Quoted text
ART???

fuzzylizzie

Alumni
Sorry, but no photos; you'll have to use your imaginations for this one.

I was recently in an antique mall and came upon a booth that had some vintage clothing. I reached over to pick up a great 1930s hat from the top of the display, and it wouldn't come off! The owner of the booth had HOT GLUE GUNNED this hat to the top of a vintage store display (a torso on a stick). The torso was attired in a 1920s silk camisole, and glued to the top of it was a Victorian bodice. On the base of the stand was glued a pair of Edwardian shoes, in great, even wearable, condition, and a pair of beaded kid gloves. Over the top of all this was glued vintage ribbon and bits of lace, and 1920s rosettes.

I was in shock! I found the price tag which read, "Altered Clothing Art, $225"

I'm aware that altering is the latest craze in paper art. I do journaling and I have lots of books on the subject. So I got out a few to see what they have to say about this art form. I was again shocked! Some of these books advocate the use of vintage patterns as a good base material for art! Just glue the pieces onto whatever you are working on for a cool effect. Another book showed pictures being cut out of 1950s VOGUE magazines, photos glued onto the top of that and a vintage glove was pasted at the side.

Not that I think every old scrap of material and every old patterns is worthy of collecting or saving, but what's to prevent an uninformed crafter from gluing a pair of Hermes gloves to a pair of Perugia shoes, topped off with a Worth bodice and a Agnes hat?

Stated goal A
What did the price tag on the glued display read, according to the post about altered clothing art?
Stated goal B
List each designer named in the closing question of the post about altered clothing art, along with the item tied to that name.
Rely only on the post about altered clothing art.

Stored rows
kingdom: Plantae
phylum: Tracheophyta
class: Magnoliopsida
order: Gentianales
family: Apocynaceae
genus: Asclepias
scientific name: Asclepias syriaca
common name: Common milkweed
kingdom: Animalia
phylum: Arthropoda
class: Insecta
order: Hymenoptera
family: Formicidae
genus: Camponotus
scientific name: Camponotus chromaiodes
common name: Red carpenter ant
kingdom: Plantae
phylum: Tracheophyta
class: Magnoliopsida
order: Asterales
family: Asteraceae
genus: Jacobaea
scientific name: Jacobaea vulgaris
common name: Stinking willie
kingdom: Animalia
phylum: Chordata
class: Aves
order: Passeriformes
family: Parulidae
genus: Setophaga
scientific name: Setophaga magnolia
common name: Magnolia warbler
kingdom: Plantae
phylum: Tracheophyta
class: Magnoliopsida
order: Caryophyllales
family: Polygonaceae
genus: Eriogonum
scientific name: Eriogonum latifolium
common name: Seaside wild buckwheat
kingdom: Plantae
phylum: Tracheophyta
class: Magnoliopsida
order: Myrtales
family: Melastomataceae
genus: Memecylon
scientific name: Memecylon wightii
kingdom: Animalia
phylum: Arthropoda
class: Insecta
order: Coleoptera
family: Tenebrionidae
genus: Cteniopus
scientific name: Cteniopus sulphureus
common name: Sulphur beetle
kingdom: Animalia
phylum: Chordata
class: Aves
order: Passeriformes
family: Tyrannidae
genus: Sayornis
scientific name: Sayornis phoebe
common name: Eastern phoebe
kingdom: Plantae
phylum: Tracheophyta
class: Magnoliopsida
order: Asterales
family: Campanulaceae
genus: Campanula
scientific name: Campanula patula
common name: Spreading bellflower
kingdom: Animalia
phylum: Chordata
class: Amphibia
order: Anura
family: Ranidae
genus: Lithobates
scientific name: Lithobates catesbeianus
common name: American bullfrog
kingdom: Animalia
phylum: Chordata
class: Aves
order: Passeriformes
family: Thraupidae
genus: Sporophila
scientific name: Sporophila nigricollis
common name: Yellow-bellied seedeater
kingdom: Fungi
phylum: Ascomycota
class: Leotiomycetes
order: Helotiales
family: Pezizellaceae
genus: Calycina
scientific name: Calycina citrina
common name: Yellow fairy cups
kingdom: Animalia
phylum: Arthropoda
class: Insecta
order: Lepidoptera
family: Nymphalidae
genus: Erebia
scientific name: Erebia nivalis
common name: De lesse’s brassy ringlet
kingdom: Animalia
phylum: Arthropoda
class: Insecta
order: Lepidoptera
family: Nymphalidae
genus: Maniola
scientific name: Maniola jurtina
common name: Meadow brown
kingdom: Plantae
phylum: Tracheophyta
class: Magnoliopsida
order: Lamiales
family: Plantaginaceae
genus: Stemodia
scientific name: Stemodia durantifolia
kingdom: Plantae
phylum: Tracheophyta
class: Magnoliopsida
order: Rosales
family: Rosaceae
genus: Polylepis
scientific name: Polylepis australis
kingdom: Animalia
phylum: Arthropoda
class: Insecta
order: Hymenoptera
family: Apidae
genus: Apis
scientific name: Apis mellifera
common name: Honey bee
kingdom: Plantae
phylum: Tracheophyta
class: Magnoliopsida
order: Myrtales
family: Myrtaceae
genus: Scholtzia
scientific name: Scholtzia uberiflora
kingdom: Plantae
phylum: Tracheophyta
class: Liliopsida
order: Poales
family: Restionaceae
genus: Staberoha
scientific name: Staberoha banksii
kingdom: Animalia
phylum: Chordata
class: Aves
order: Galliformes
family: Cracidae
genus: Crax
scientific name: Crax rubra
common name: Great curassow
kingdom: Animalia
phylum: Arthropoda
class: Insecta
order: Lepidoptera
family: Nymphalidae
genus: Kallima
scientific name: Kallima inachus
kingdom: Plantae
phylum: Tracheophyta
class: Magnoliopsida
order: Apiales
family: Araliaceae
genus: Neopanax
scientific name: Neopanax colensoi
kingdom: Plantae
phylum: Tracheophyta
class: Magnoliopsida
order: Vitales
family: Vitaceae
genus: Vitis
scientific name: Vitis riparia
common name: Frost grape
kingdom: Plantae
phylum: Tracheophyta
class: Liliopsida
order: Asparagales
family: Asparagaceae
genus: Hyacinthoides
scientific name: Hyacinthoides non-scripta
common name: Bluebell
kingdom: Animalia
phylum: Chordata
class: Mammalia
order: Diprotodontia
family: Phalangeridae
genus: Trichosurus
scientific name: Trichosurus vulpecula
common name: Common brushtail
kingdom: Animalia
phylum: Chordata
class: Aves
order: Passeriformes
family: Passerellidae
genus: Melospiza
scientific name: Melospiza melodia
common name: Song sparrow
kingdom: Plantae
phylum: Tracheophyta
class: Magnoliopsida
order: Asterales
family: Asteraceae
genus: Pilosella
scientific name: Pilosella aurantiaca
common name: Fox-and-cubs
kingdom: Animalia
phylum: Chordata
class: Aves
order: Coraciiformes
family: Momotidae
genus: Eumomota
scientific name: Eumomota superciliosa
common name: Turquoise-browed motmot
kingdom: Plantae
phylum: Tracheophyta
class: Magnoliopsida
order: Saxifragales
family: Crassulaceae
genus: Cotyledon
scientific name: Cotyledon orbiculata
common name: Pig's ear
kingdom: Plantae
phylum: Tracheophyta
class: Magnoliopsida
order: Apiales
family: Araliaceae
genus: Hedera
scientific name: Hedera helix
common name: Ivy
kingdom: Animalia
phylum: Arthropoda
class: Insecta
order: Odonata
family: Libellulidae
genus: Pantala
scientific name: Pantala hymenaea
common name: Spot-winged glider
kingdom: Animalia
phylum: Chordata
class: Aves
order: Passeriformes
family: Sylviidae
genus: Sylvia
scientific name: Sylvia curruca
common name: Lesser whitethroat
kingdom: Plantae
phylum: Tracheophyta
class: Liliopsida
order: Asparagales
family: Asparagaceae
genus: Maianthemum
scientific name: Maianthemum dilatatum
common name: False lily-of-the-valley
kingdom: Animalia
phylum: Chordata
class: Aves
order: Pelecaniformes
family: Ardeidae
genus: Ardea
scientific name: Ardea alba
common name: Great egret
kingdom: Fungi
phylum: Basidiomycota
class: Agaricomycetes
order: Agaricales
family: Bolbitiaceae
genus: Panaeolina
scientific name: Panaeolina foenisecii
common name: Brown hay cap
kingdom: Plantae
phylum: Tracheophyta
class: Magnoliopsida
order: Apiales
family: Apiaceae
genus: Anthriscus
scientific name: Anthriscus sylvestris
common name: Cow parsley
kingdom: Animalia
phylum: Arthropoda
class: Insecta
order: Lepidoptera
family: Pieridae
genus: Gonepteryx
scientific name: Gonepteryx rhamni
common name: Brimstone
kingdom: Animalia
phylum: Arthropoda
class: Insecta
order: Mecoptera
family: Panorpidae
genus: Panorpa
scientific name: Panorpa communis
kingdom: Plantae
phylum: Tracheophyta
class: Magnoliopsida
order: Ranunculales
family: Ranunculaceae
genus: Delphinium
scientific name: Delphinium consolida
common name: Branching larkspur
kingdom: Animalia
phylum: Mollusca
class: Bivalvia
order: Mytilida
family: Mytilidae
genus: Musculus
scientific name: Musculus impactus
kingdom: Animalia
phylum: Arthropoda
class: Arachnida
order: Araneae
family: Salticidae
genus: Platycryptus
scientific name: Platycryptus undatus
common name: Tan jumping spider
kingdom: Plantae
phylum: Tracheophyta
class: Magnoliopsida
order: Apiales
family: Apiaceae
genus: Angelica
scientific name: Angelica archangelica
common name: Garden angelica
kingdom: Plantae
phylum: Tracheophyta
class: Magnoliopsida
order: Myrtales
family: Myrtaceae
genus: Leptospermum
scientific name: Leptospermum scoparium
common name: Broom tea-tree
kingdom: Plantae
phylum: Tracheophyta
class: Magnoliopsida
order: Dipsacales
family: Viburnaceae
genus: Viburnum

Correct output A
"Altered Clothing Art, $225"

Correct output B
Hermes (gloves), Perugia (shoes), Worth (bodice), Agnes (hat)